И все словно полегчало с тех пор, как среди них не стало Игнаца. Только теперь они почувствовали, как тяготили их его беспокойные выходки, его дерганье, его тревожные взгляды и вечная мрачность. Они сжились между собой, привыкли проводить вместе каждую свободную минуту, обсуждать сообща любой вопрос, а этот Игнац всегда был какой-то чужой.
И Анатоль теперь изменился, не смотрит так пытливо, проницательно, такими холодными глазами.

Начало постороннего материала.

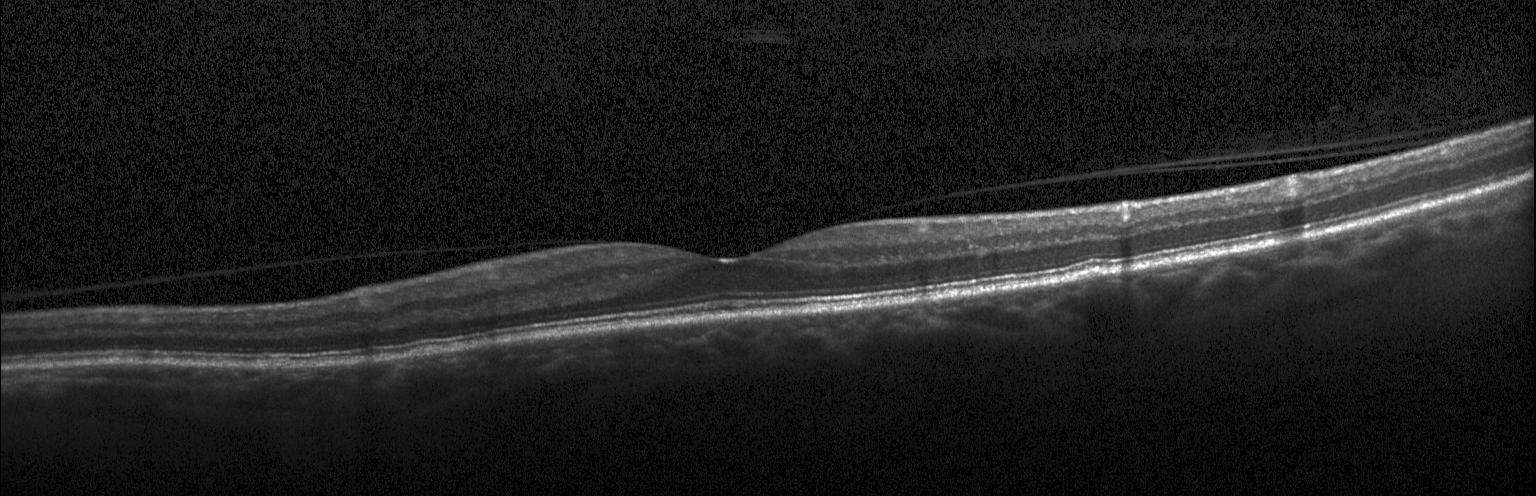 OCT B-scan showing no choroidal neovascularization, no diabetic macular edema, and no drusen.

Наталка рада. С тех пор как она попала сюда, к этим людям, она не чувствует больше своего сиротства. Все обо всех думают, все обо всех заботятся. Очень быстро Наталка начинает понимать, что слово «товарищ» означает гораздо больше, чем слово «брат». Взять хоть и ее брата. Бросил ее после смерти родителей, когда она была еще совсем крошкой, и отправился неведомо куда. Потом до нее дошли слухи, что он женился на богатой, что ему хорошо живется, но о ней он и узнать не пытался. Могла бы и с голоду умереть. А здесь поделятся последним куском хлеба. Вместе переживают все беды, делятся каждой радостью, каждым горем. Всегда расспросят, что у тебя и как, — всякий старается помочь другому.
Наталка смотрит на всех благодарными глазами. На своих близких, на свою большую семью. И знает, что то же чувствует каждый. Когда ребят, схваченных на демонстрации, выпустили из тюрьмы, каждый сперва забежал показаться в комитет, а уж потом домой. Дома, оно всяко бывает, а сюда всегда можно прийти, все рассказать. Хоть иной раз даже и поссорятся, тоже ничего. После ссоры не остается ни затаенной обиды, ни горечи. Кончилось — и ладно, и опять все хорошо. Всегда можно сговориться. На своем языке. А дома иной раз так получается, как если бы один говорил по-китайски, а другой по-польски. Вот хоть и у Антека. Сплошной ад в доме. А ведь Антек такой хороший, такой милый парень, на редкость. И умный. Но уж так иногда выходит, что хоть и отец с матерью, а не договоришься с ними — и все. Будто какой-то другой мир.